[Saved entries]
○ ○ ○ ○

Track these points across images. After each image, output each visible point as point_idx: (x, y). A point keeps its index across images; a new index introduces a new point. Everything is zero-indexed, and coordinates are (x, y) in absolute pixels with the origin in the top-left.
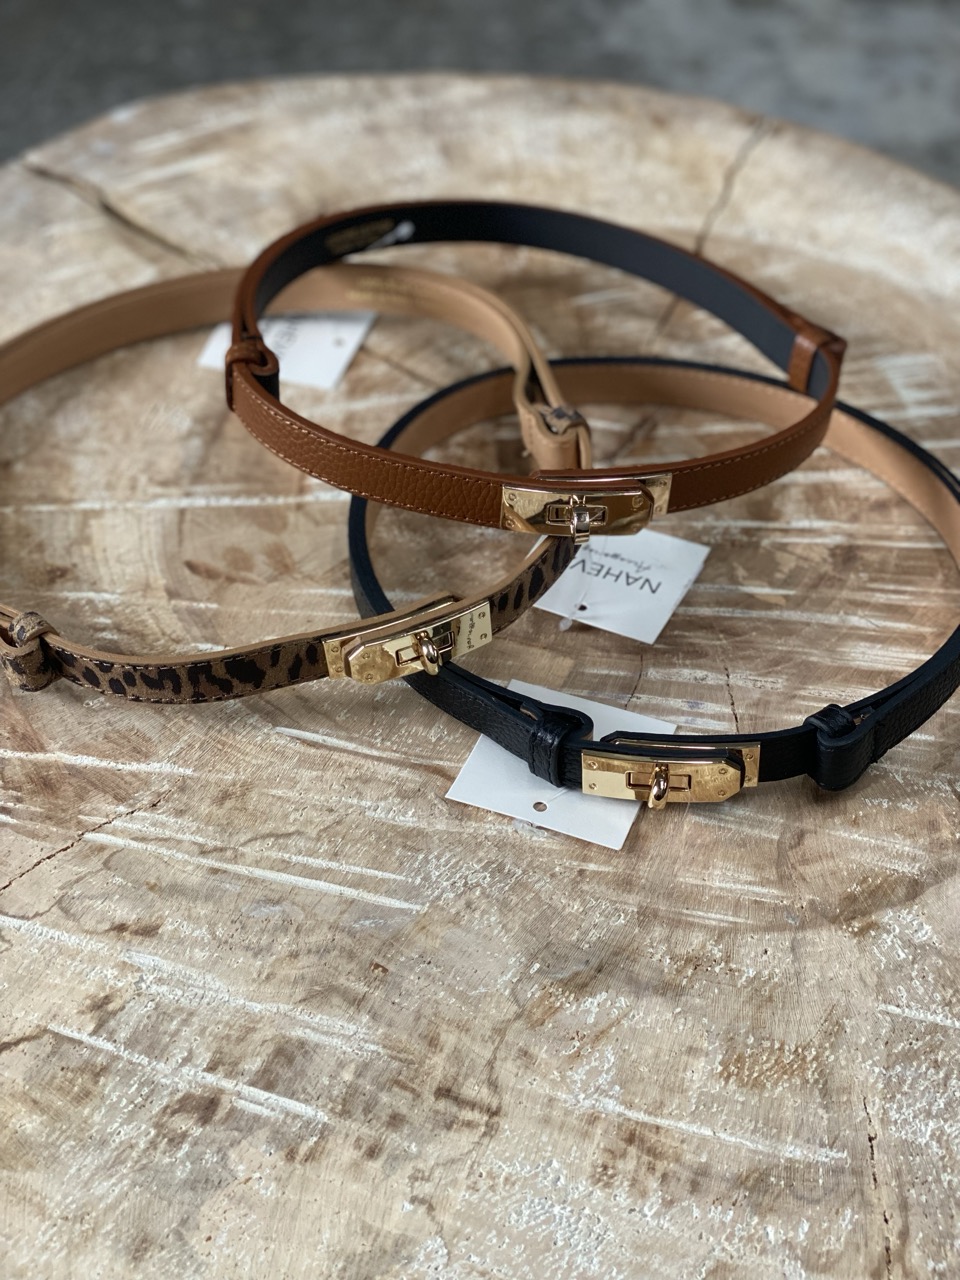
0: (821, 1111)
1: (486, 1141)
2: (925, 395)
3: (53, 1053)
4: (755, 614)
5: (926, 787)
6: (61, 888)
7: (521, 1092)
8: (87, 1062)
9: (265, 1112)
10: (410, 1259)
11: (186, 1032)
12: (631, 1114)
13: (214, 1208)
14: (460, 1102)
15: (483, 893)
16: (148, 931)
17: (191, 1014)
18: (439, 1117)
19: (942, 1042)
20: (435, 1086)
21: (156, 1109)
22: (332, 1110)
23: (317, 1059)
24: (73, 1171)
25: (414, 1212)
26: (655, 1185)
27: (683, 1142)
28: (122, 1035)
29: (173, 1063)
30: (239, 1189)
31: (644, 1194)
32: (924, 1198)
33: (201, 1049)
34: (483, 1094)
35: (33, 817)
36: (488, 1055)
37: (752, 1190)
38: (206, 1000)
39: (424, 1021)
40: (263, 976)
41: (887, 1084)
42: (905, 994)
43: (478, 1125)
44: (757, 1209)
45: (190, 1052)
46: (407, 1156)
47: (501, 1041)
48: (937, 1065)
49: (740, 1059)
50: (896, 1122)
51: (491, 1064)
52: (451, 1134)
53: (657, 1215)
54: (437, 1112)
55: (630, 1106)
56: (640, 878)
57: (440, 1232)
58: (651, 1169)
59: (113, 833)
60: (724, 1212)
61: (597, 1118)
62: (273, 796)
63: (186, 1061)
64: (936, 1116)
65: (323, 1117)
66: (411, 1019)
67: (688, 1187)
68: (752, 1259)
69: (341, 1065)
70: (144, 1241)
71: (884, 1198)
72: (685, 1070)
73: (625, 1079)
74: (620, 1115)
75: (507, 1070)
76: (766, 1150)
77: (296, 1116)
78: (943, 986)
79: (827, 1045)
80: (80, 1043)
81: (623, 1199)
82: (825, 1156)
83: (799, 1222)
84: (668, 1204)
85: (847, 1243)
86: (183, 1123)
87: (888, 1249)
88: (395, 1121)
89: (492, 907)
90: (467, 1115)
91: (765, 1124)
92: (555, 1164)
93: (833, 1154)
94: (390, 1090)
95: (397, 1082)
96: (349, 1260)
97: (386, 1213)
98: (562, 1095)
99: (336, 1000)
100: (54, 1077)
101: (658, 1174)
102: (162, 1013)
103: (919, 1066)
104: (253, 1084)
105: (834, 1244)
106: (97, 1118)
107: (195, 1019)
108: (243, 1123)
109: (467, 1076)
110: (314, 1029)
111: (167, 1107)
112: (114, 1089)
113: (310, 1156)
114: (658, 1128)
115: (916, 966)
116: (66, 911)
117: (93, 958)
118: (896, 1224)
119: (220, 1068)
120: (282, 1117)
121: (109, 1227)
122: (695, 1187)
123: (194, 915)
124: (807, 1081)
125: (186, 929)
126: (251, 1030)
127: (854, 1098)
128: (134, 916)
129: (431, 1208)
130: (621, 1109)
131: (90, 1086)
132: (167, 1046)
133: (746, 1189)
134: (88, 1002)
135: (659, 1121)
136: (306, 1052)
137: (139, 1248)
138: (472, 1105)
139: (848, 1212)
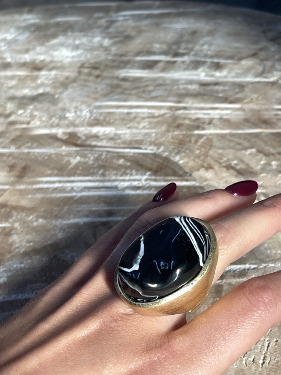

○ ○ ○ ○

ASSIGNMENT> Convert the records into a JSON list of strings with one string per line, skipping blank lines and omitting the picture markers. Start at the first line of the records and end with the line containing "75: (507, 1070)".

EXERCISE RESULT>
[
  "Track these points across images. After each image, output each visible point as point_idx: (x, y). A point keeps its index across images; a new index introduces a new point. Everything is zero-indexed, and coordinates are (x, y) in absolute pixels with the origin in the top-left.",
  "0: (821, 1111)",
  "1: (486, 1141)",
  "2: (925, 395)",
  "3: (53, 1053)",
  "4: (755, 614)",
  "5: (926, 787)",
  "6: (61, 888)",
  "7: (521, 1092)",
  "8: (87, 1062)",
  "9: (265, 1112)",
  "10: (410, 1259)",
  "11: (186, 1032)",
  "12: (631, 1114)",
  "13: (214, 1208)",
  "14: (460, 1102)",
  "15: (483, 893)",
  "16: (148, 931)",
  "17: (191, 1014)",
  "18: (439, 1117)",
  "19: (942, 1042)",
  "20: (435, 1086)",
  "21: (156, 1109)",
  "22: (332, 1110)",
  "23: (317, 1059)",
  "24: (73, 1171)",
  "25: (414, 1212)",
  "26: (655, 1185)",
  "27: (683, 1142)",
  "28: (122, 1035)",
  "29: (173, 1063)",
  "30: (239, 1189)",
  "31: (644, 1194)",
  "32: (924, 1198)",
  "33: (201, 1049)",
  "34: (483, 1094)",
  "35: (33, 817)",
  "36: (488, 1055)",
  "37: (752, 1190)",
  "38: (206, 1000)",
  "39: (424, 1021)",
  "40: (263, 976)",
  "41: (887, 1084)",
  "42: (905, 994)",
  "43: (478, 1125)",
  "44: (757, 1209)",
  "45: (190, 1052)",
  "46: (407, 1156)",
  "47: (501, 1041)",
  "48: (937, 1065)",
  "49: (740, 1059)",
  "50: (896, 1122)",
  "51: (491, 1064)",
  "52: (451, 1134)",
  "53: (657, 1215)",
  "54: (437, 1112)",
  "55: (630, 1106)",
  "56: (640, 878)",
  "57: (440, 1232)",
  "58: (651, 1169)",
  "59: (113, 833)",
  "60: (724, 1212)",
  "61: (597, 1118)",
  "62: (273, 796)",
  "63: (186, 1061)",
  "64: (936, 1116)",
  "65: (323, 1117)",
  "66: (411, 1019)",
  "67: (688, 1187)",
  "68: (752, 1259)",
  "69: (341, 1065)",
  "70: (144, 1241)",
  "71: (884, 1198)",
  "72: (685, 1070)",
  "73: (625, 1079)",
  "74: (620, 1115)",
  "75: (507, 1070)"
]